IA.10.05 : Suite et fin-ances. Salaires et pigeons
- La base d’une pyramide de Ponzi camouflée est une faible rémunération des cadres primo entrants.
- Cette pratique des « salaires de misère » est très générale dans les startups, ou l’était.
- Les fondateurs peuvent également s’attribuer un très faible salaire.
La lecture des extraits de l’article de Kaushik Basu soulève le voile qui recouvre certaines pratiques et fait apparaître un type de Pyramide de Ponzi camouflé, et différent du système utilisé par Madoff.
La base en est la faible rémunération des cadres primo entrants (ceux qui ont été les derniers à avoir été embauchés). Faible rémunération « compensée » par l’octroi de parts de la société, et la promesse d’un futur florissant dont les cadres sont présentés comme responsables.

^^^^^^^^^^^^^^^^

> [CONSIGNE 1] Résumez en deux phrases l'extrait sur la pyramide de Ponzi camouflée.
> [CONSIGNE 2] Rédigez la suite de l'extrait sur la pyramide de Ponzi camouflée, en partant de sa dernière phrase.

> [DONNÉES D'ENTRÉE]
^^^^^^^^^^^^^^^^

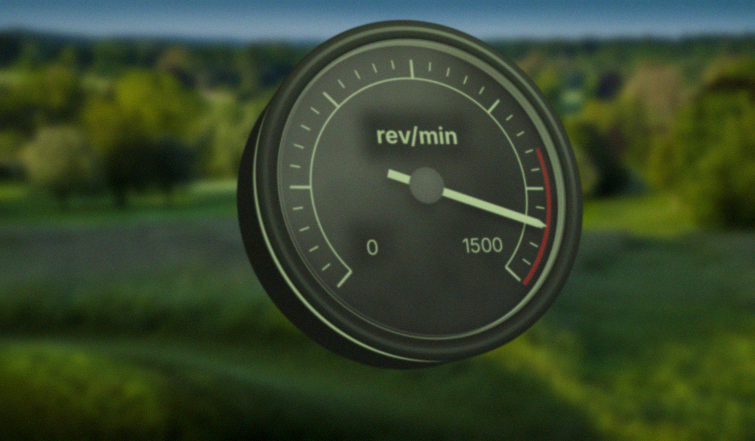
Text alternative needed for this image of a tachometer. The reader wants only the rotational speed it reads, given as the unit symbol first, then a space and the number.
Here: rpm 1350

^^^^^^^^^^^^^^^^

> [VOTRE RÉPONSE 1] Les extraits de l'article de Kaushik Basu font apparaître dans les startups un type de pyramide de Ponzi camouflé, différent du système de Madoff, qui repose sur la faible rémunération des cadres primo entrants. Ces « salaires de misère », très répandus, sont « compensés » par des parts de la société et la promesse d'un futur florissant, et les fondateurs peuvent eux aussi s'attribuer un très faible salaire.

> [VOTRE RÉPONSE 2]
La Pyramide fonctionne tant que de nouveaux cadres sont embauchés ; les plus anciens, et le propriétaire se partageant une part substantielle des bénéfices pendant l'exercice (s'il y en a) ou à la revente.
Les indices sont presque évidents et découlent de l’article de Kaushik Basu :
Il suffit de comparer les salaires des ingénieurs primo entrants
- d’une part avec les salaires versés par des sociétés comparables.
- d’autre part avec ceux des anciens et du, ou des, fondateurs.
Ces informations constituent un minimum de ce que doit connaître tout nouveau candidat à l’embauche ou tout nouvel investisseur. Je ne suis pas certain que ces informations soient faciles à obtenir pour toutes les sociétés.
Si dans les deux cas la réponse est : très inférieurs ; Il est probable que l’entreprise étudiée camoufle un système de Ponzi.
Et si seulement une des deux comparaisons donnait : « très inférieur » ?
Étudions chaque cas séparément
Analyse de la première question
Le salaire des primo entrants est-il très inférieur à ceux versés par des sociétés comparables ?
Nous nous apercevons que ces pratiques sont habituelles et même conseillées.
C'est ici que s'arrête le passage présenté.